La palabra globalización implica la creciente interdependencia de todas las sociedades entre sí, promovida por el aumento de los flujos económicos, financieros y comunicacionales, y catapultada por la tercera revolución industrial o tercera ola, que facilita que estos flujos puedan ser realizados en tiempo real.

Para Fukuyama, la caída del Muro de Berlín representaba el fin de la historia, al quedar como única opción el liberalismo capitalista al ser derrotado el comunismo. La globalización parecía ofrecer un mundo mágico, con un progreso continuo, basado en el avance tecnológico. Los conflictos se limitarían a una competencia entre los países, por los recursos, entre las empresas, por los clientes, y entre las personas, por el empleo.

Otras miradas no eran tan optimistas, y preferían usar el concepto de mundialización, para caracterizar una etapa, como cualquier otra de la historia humana, con sus problemas y tensiones: consecuencias ambientales del progreso desenfrenado, crisis demográfica en Europa, paralela a migraciones desordenadas, guerras y hechos terroristas de violencia sin precedentes.

Es que, en este momento, la mundialización no puede eliminar la política como acción humana; acción que le da un rostro humano a los problemas, ya que no solo lo económico determina un tiempo histórico. La convivencia entre millones de personas que no se conocen, solo es posible por la política: sin ella no habría sociedad, porque el instinto no nos permite vivir separados ni nos alcanza para vivir juntos.

No cabe duda que la globalización implica un riesgo muy concreto de que disminuya en forma alarmante el grado de independencia que puede exhibir un país en vías de desarrollo. Ningún país es hoy enteramente libre para definir sus políticas, ni siquiera las de orden interno, a diferencia de otras épocas históricas en que los países podían desenvolverse con un grado considerable de independencia.

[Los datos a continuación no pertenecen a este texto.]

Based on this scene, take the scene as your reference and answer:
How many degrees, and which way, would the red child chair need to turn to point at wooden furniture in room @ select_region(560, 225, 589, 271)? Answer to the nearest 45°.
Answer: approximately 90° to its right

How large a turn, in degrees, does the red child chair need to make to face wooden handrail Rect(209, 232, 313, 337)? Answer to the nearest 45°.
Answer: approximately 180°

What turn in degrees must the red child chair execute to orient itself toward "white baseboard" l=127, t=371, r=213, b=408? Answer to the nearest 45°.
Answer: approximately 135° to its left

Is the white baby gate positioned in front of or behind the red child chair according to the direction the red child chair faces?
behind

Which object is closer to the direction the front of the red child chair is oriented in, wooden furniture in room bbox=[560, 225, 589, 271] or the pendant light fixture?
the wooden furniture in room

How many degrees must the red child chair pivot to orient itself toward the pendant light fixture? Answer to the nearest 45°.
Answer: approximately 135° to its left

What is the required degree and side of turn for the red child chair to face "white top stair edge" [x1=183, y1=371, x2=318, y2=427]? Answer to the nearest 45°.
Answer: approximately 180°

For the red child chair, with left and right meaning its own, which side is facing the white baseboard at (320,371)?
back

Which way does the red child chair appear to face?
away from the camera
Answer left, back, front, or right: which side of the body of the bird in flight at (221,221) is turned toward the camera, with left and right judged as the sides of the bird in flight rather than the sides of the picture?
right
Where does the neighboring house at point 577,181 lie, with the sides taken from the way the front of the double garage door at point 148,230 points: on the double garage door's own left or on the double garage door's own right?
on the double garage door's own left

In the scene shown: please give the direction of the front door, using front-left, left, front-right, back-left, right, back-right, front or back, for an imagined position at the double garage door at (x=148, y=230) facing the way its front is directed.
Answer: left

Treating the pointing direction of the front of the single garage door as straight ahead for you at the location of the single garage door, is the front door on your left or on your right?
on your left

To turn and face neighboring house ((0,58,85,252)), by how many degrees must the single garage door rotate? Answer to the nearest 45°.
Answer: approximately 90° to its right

Entendiendo por independencia la capacidad de un Estado de decidir y obrar por sí mismo, sin subordinación a otro Estado o actor externo; la posibilidad de dicha independencia variará según las características del país respectivo y de la capacidad y energía que demuestre su gobierno. Pues, más allá de las pretensiones de los ideólogos de la globalización, lo cierto es que el Estado continúa manteniendo su rol en nuestros días.

En varios países europeos el Estado maneja más de la mitad del gasto nacional, y no es consistente, por lo tanto, afirmar que los políticos son simples agentes del mercado. Es claro que ello exige fortalecer el Estado, que sigue siendo el único instrumento de que dispone la sociedad para su ordenamiento interno y su defensa exterior.

Pese a todos los condicionamientos que impone la globalización, el Estado sigue siendo el mejor órgano de que dispone una sociedad para su ordenamiento interno y su defensa exterior. Desde nuestra perspectiva, no deben ser motivo de preocupación los cambios de tamaño, forma y roles del Estado, mientras cumpla su finalidad esencial de gerente del bien común. De modo que conviene no proclamar apresuradamente la desaparición del Estado, que sigue siendo una sociedad perfecta, por ser la única institución temporal que protege adecuadamente el bien común de cada sociedad territorialmente delimitada.

Como enseña Benedicto XVI en su encíclica Caritas in veritate: parece más realista una renovada valoración de su papel y de su poder, que han de ser sabiamente reexaminados y revalorizados, de modo que sean capaces de afrontar los desafíos del mundo actual, incluso con nuevas modalidades de ejercerlos.

La situación internacional, vista sin anteojeras ideológicas ofrece -en especial desde 1989- posibilidades de actuación autonómica aún a los países pequeños y medianos.

El economista Aldo Ferrer ha aportado un concepto interesante, el de densidad nacional, que expresa el conjunto de circunstancias que determinan la calidad de las respuestas de cada nación a los desafíos y oportunidades de la globalización. Atribuye dicho autor a la baja densidad nacional, la causa de los problemas argentinos.

Conviene tener en cuenta que varios países pequeños, pero bien administrados, como Suiza, Suecia, Dinamarca, etc., están a la cabeza del mundo en cuanto al Indice de Desarrollo Humano; recién en 5° lugar aparece Alemania, y en el 13° Gran Bretaña.

El verdadero peligro es un nuevo concepto: El globalismo que es la ideología de un proyecto geopolítico. Es la ideología igualitaria que nos conduce a aceptar el mundo como aldea; ideología que pretende la forma política de la aldea para un mundo en el que, no obstante, reina la diferencia.

La forma política de la “aldea global” está anticipada en modelos como la ONU, la OMS, el Banco Mundial, y otros contubernios internacionales de este tipo. Su principio político es el del despotismo ilustrado, solo que territorialmente ilimitado. Gobierno de los expertos, despotismo ilustrado territorialmente ilimitado.

Un proyecto nacional puede contribuir, en ésta época signada por el fenómeno de la globalización, a compatibilizar la inevitable integración del país con los demás países, con la preservación de la propia identidad cultural, haciendo explícito lo que somos a fin de buscar lo que debemos ser; lo contrario sería abandonarse al futuro sin prudencia, de la mano de un empirismo más o menos ciego.